_Problem to work on_: Every record below must come back exactly as written, with the images dropped.

---------- Given information ----------

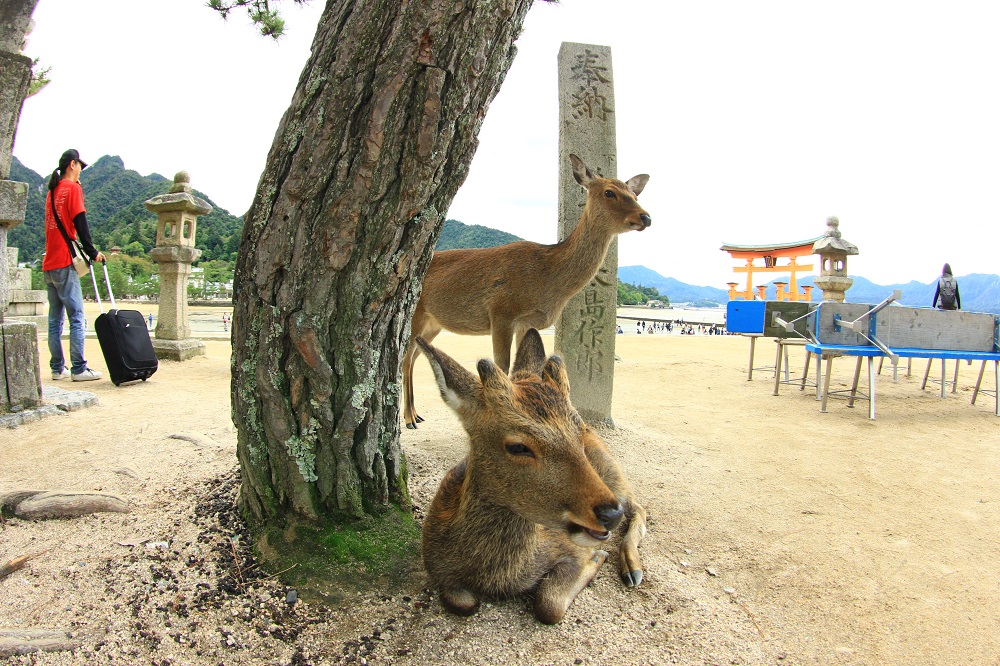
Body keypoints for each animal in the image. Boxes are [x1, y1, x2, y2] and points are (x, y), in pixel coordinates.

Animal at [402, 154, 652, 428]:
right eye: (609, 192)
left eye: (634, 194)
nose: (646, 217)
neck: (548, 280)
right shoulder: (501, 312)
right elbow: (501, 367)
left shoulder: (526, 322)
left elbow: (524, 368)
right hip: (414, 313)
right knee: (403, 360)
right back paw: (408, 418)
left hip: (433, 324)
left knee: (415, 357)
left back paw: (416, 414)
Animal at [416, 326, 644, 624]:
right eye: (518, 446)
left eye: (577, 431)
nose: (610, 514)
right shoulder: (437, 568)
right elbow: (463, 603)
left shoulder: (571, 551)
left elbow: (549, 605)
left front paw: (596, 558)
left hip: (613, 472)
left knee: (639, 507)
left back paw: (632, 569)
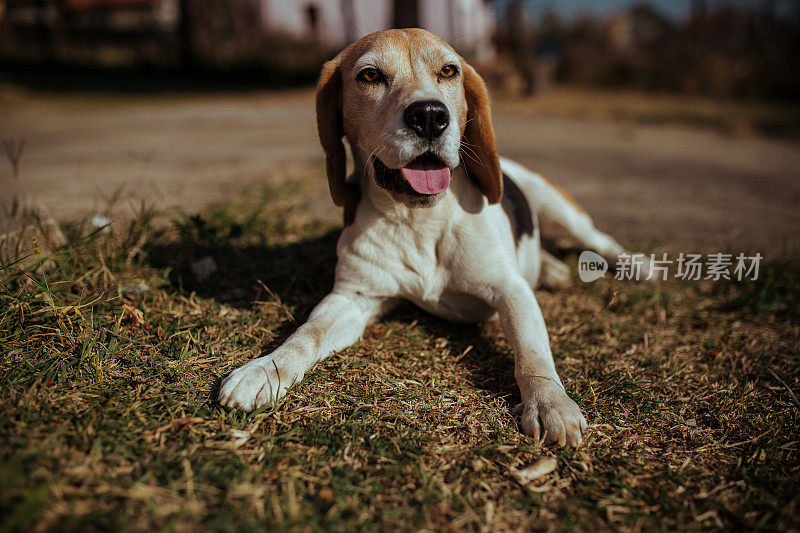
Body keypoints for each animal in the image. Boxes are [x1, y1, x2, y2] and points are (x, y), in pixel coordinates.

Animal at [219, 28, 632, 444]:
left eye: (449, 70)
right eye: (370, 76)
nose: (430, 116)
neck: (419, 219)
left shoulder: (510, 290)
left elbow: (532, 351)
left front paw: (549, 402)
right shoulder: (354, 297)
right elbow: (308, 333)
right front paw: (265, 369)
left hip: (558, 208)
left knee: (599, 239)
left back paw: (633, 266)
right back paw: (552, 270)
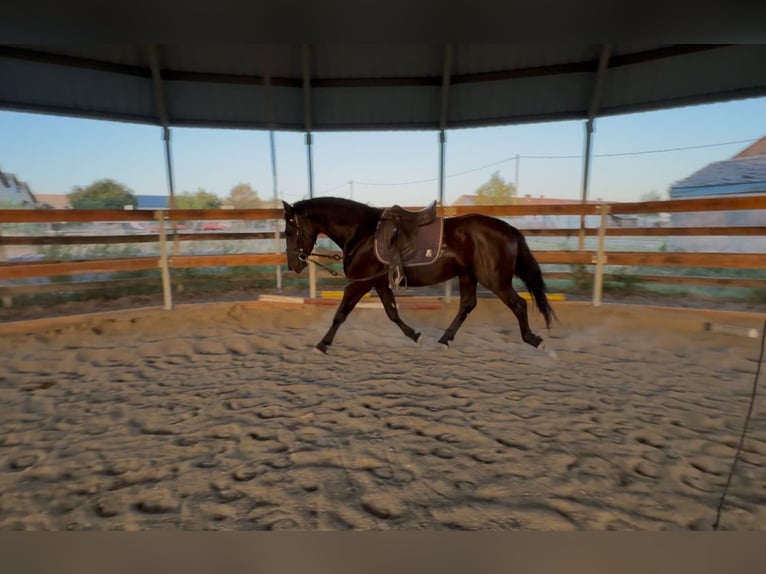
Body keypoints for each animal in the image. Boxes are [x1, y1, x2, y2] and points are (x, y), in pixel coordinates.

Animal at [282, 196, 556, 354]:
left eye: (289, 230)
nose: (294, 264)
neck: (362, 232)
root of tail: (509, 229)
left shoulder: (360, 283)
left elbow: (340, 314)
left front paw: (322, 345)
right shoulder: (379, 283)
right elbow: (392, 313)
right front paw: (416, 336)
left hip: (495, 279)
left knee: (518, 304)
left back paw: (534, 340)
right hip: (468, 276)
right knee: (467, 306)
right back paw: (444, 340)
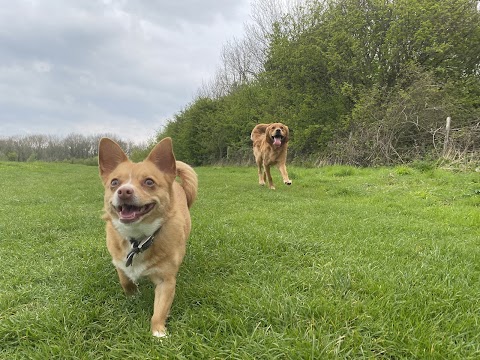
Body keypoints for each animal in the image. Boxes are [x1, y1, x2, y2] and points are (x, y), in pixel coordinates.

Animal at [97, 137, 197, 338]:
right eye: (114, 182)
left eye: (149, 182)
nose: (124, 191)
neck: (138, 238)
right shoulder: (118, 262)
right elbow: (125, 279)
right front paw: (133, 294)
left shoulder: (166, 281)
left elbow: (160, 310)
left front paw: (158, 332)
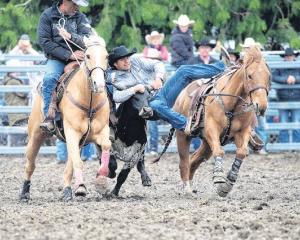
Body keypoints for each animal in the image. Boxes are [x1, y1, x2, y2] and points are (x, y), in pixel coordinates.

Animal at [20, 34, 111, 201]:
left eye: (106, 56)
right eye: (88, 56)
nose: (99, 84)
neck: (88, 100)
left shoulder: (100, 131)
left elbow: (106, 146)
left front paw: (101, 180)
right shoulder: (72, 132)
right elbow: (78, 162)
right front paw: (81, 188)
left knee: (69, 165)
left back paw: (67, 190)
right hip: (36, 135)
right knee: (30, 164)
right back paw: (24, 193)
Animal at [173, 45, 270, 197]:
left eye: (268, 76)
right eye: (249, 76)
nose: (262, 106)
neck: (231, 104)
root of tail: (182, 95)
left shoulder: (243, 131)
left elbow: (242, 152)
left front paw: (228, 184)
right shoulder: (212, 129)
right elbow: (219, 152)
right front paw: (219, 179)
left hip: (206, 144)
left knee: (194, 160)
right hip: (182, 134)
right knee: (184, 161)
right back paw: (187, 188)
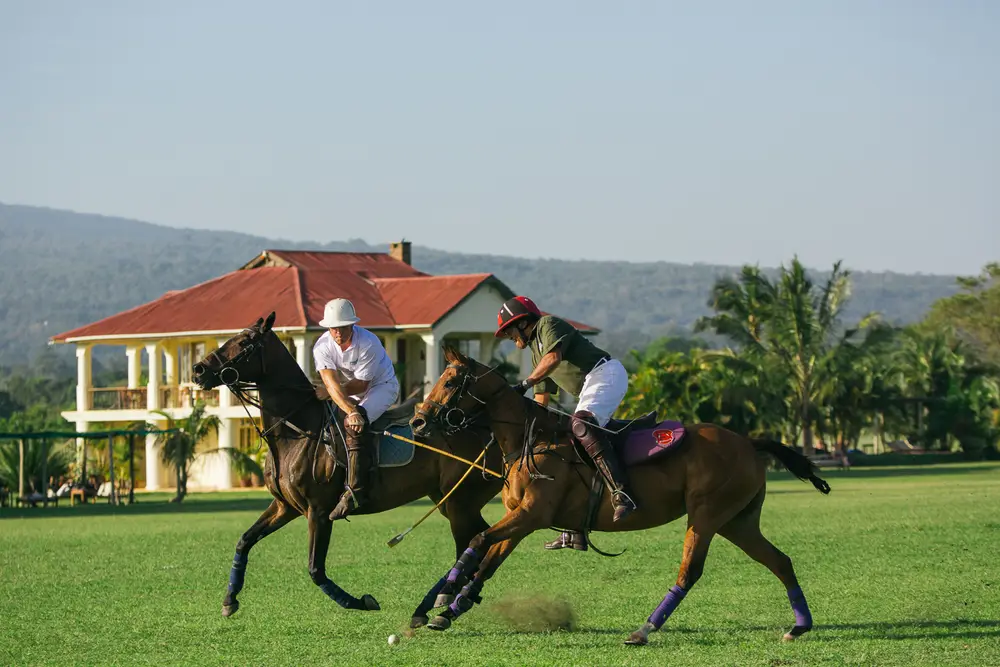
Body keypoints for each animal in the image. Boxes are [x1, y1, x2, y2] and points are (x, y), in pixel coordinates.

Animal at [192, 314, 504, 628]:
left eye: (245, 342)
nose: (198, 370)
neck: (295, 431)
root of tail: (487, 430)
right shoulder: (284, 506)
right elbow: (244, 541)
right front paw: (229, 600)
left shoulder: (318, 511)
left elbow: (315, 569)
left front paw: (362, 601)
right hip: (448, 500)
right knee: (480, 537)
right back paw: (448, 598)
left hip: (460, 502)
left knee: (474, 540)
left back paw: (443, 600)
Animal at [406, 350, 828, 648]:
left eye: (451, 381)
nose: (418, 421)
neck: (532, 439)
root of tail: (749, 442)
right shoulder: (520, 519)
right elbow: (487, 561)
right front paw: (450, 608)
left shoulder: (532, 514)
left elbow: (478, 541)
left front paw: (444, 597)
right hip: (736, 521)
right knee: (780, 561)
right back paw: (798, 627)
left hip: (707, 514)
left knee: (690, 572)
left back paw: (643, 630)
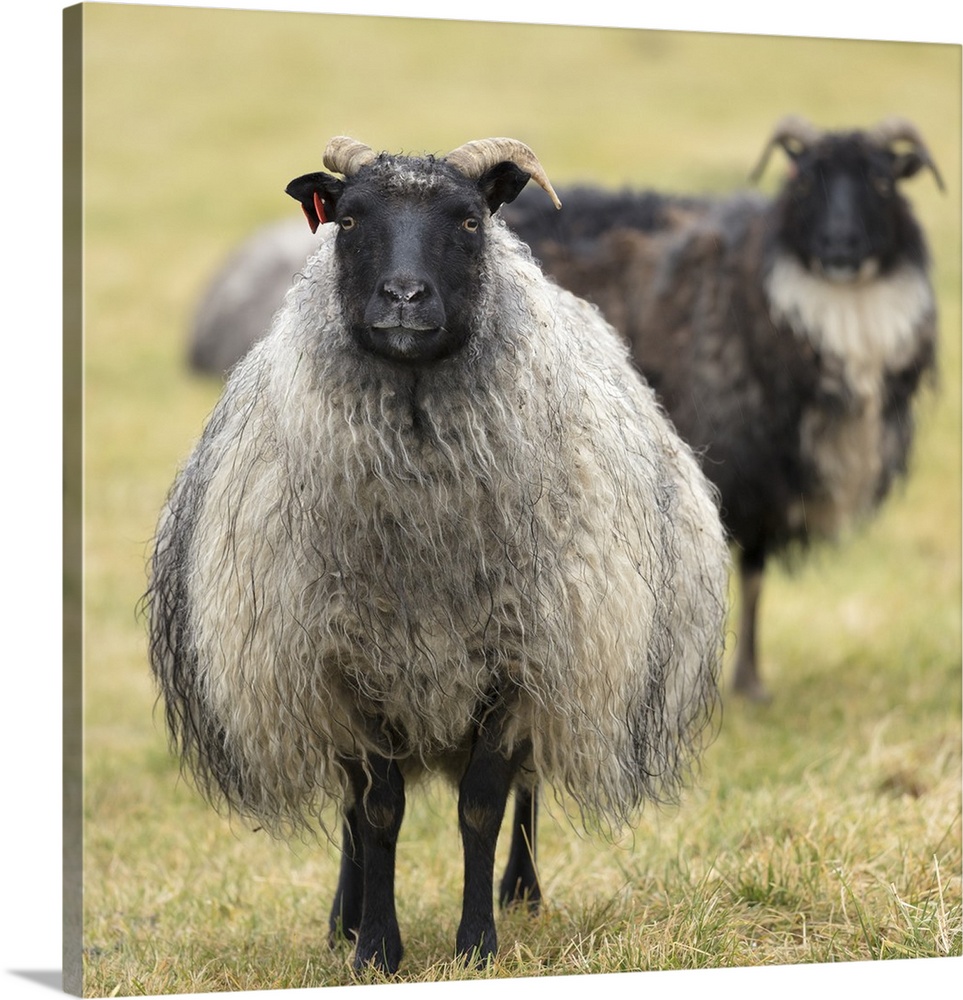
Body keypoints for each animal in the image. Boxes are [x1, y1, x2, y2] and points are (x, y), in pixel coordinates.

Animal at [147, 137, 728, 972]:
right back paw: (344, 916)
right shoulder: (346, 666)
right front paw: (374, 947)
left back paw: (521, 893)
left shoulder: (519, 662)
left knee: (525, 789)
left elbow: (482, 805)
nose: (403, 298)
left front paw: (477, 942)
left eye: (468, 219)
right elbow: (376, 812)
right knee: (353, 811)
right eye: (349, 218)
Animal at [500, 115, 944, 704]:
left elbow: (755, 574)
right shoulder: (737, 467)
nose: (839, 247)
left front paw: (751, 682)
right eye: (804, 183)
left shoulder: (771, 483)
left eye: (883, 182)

----------

_Response to the exercise_:
Body keypoints for each animal in the image. Boxes are [x1, y1, x2, y2] and points are (x, y), in pixel coordinates.

Animal at [402, 154, 652, 428]:
right eye: (609, 192)
left eye: (634, 194)
nose: (646, 217)
neck: (548, 280)
right shoulder: (501, 312)
right elbow: (501, 367)
left shoulder: (526, 322)
left elbow: (524, 368)
right hip: (414, 313)
right knee: (403, 360)
right back paw: (408, 418)
left hip: (433, 324)
left knee: (415, 357)
left back paw: (416, 414)
Animal at [416, 326, 644, 624]:
right eye: (518, 446)
left eye: (577, 431)
nose: (610, 514)
right shoulder: (437, 568)
right elbow: (463, 603)
left shoulder: (571, 551)
left elbow: (549, 605)
left front paw: (596, 558)
left hip: (613, 472)
left knee: (639, 507)
left back paw: (632, 569)
Body keypoints for each animal in the image. Boxes are [x1, y1, x2, y2] and points are (x, y), in pixel coordinates.

Animal at [219, 28, 632, 444]:
left eye: (449, 70)
right eye: (370, 76)
nose: (430, 116)
neck: (419, 219)
left shoulder: (510, 290)
left elbow: (532, 351)
left front paw: (549, 402)
right shoulder: (354, 297)
right elbow: (308, 333)
right front paw: (265, 369)
left hip: (558, 208)
left knee: (599, 239)
left back paw: (633, 266)
right back paw: (552, 270)
Body keypoints for each animal in the image. Boxes are [x1, y1, x2, y2] and points are (x, y), in pixel coordinates.

Animal at [282, 196, 556, 354]:
left eye: (289, 230)
nose: (294, 264)
neck: (362, 232)
root of tail: (509, 229)
left shoulder: (360, 283)
left elbow: (340, 314)
left front paw: (322, 345)
right shoulder: (379, 283)
right elbow: (392, 313)
right front paw: (416, 336)
left hip: (495, 279)
left knee: (518, 304)
left back paw: (534, 340)
right hip: (468, 276)
right knee: (467, 306)
right back paw: (444, 340)
Body keypoints for each animal in the image. Boxes are [x1, y1, x2, y2] and points are (x, y), in pixel coordinates.

Animal at [97, 137, 197, 338]:
right eye: (114, 182)
left eye: (149, 182)
nose: (124, 191)
neck: (138, 238)
right shoulder: (118, 262)
right elbow: (125, 279)
right front paw: (133, 294)
left shoulder: (166, 281)
left elbow: (160, 310)
left front paw: (158, 332)
Body keypoints for each animal in the image. Boxes are [x1, y1, x2, y2] and points are (x, y), in pixel coordinates.

Animal at [20, 34, 111, 201]:
left eye: (106, 56)
right eye: (88, 56)
nose: (99, 84)
neck: (88, 100)
left shoulder: (100, 131)
left elbow: (106, 146)
left front paw: (101, 180)
right shoulder: (72, 132)
right elbow: (78, 162)
right front paw: (81, 188)
left knee: (69, 165)
left back paw: (67, 190)
right hip: (36, 135)
right knee: (30, 164)
right back paw: (24, 193)
Animal at [173, 45, 270, 197]:
left eye: (268, 76)
right eye: (249, 76)
nose: (262, 106)
neck: (231, 104)
root of tail: (182, 95)
left shoulder: (243, 131)
left elbow: (242, 152)
left front paw: (228, 184)
right shoulder: (212, 129)
right elbow: (219, 152)
right front paw: (219, 179)
left hip: (206, 144)
left knee: (194, 160)
right hip: (182, 134)
right knee: (184, 161)
right back paw: (187, 188)
Body keypoints for each animal in the image. Boxes are [x1, y1, x2, y2] and points are (x, y), in pixel coordinates.

Animal at [192, 314, 504, 628]:
left eye: (245, 342)
nose: (198, 370)
neck: (295, 431)
root of tail: (487, 430)
right shoulder: (284, 506)
right elbow: (244, 541)
right front paw: (229, 600)
left shoulder: (318, 511)
left elbow: (315, 569)
left front paw: (362, 601)
right hip: (448, 500)
right knee: (480, 537)
right back paw: (448, 598)
left hip: (460, 502)
left knee: (474, 540)
left back paw: (443, 600)
Animal at [406, 350, 828, 648]:
left eye: (451, 381)
nose: (418, 421)
neck: (532, 439)
root of tail: (749, 442)
right shoulder: (520, 519)
right elbow: (487, 561)
right front paw: (450, 608)
left shoulder: (532, 514)
left elbow: (478, 541)
left front paw: (444, 597)
right hip: (736, 521)
right knee: (780, 561)
right back paw: (798, 627)
left hip: (707, 514)
left knee: (690, 572)
left back paw: (643, 630)
Body keypoints for each animal in the image. Boxes are [x1, y1, x2, y2] and points are (x, y), in pixel coordinates.

Animal at [147, 137, 728, 972]:
right back paw: (344, 916)
right shoulder: (346, 666)
right front paw: (374, 947)
left back paw: (521, 893)
left shoulder: (519, 662)
left knee: (525, 789)
left elbow: (482, 805)
nose: (403, 298)
left front paw: (477, 942)
left eye: (468, 219)
right elbow: (376, 812)
right knee: (353, 811)
right eye: (349, 218)
Animal at [500, 115, 944, 704]:
left elbow: (755, 574)
right shoulder: (737, 467)
nose: (839, 247)
left front paw: (751, 682)
right eye: (804, 183)
left shoulder: (771, 483)
left eye: (883, 182)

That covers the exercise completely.